◆ Task directions ◆
The answer consists solely of the listing's lines from the first through the line containing "3. **Remotely Save 플러그인**", each reproduced exactly.
*** The records ***
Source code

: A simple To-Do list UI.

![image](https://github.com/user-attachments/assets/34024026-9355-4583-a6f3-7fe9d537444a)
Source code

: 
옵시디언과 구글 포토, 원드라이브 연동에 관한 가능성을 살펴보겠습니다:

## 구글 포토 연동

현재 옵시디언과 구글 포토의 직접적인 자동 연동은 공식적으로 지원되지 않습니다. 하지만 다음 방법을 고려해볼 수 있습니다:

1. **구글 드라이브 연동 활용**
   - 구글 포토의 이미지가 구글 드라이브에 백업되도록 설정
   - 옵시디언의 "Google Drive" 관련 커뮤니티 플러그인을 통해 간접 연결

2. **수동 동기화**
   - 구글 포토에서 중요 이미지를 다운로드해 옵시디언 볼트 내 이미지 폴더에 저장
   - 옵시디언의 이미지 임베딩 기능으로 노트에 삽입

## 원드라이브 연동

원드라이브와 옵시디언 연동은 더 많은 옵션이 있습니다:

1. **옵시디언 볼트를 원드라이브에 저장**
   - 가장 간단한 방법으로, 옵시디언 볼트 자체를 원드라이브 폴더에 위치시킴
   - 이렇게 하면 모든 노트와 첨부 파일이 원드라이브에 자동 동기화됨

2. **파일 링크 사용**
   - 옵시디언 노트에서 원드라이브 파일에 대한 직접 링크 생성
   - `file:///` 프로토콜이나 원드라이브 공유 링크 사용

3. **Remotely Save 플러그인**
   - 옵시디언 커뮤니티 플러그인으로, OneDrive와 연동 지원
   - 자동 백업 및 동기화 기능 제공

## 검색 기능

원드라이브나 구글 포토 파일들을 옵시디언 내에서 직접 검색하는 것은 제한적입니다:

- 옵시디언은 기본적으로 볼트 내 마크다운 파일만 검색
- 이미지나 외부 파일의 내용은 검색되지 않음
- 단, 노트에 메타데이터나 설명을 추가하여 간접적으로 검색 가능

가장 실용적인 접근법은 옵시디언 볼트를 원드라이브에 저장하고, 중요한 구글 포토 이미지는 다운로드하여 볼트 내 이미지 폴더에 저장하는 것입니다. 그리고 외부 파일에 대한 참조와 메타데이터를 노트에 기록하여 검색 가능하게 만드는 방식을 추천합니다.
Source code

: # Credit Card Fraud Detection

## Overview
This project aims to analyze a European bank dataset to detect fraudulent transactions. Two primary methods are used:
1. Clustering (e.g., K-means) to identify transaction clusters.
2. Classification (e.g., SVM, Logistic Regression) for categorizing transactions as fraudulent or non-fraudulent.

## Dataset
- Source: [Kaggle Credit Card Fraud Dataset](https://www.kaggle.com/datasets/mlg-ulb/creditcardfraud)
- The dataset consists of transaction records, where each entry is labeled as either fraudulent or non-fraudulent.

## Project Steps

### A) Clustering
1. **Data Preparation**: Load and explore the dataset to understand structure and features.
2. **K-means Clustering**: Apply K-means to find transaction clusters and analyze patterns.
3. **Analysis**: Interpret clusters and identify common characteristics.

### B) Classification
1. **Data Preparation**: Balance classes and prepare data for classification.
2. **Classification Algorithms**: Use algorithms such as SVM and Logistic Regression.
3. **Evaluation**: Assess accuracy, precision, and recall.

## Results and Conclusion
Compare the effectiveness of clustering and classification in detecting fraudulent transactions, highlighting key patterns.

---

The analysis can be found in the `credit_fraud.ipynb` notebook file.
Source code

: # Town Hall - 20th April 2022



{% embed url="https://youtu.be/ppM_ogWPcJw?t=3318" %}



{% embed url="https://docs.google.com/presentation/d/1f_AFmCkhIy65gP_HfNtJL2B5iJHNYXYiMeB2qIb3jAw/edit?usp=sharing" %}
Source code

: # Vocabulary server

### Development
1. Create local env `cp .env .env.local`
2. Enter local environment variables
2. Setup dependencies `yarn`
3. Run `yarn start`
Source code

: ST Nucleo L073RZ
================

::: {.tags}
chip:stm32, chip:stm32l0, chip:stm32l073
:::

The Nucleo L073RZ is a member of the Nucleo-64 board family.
*** End of The records ***
◆ Written reply ◆
Source code

: A simple To-Do list UI.

![image](https://github.com/user-attachments/assets/34024026-9355-4583-a6f3-7fe9d537444a)
Source code

: 
옵시디언과 구글 포토, 원드라이브 연동에 관한 가능성을 살펴보겠습니다:

## 구글 포토 연동

현재 옵시디언과 구글 포토의 직접적인 자동 연동은 공식적으로 지원되지 않습니다. 하지만 다음 방법을 고려해볼 수 있습니다:

1. **구글 드라이브 연동 활용**
   - 구글 포토의 이미지가 구글 드라이브에 백업되도록 설정
   - 옵시디언의 "Google Drive" 관련 커뮤니티 플러그인을 통해 간접 연결

2. **수동 동기화**
   - 구글 포토에서 중요 이미지를 다운로드해 옵시디언 볼트 내 이미지 폴더에 저장
   - 옵시디언의 이미지 임베딩 기능으로 노트에 삽입

## 원드라이브 연동

원드라이브와 옵시디언 연동은 더 많은 옵션이 있습니다:

1. **옵시디언 볼트를 원드라이브에 저장**
   - 가장 간단한 방법으로, 옵시디언 볼트 자체를 원드라이브 폴더에 위치시킴
   - 이렇게 하면 모든 노트와 첨부 파일이 원드라이브에 자동 동기화됨

2. **파일 링크 사용**
   - 옵시디언 노트에서 원드라이브 파일에 대한 직접 링크 생성
   - `file:///` 프로토콜이나 원드라이브 공유 링크 사용

3. **Remotely Save 플러그인**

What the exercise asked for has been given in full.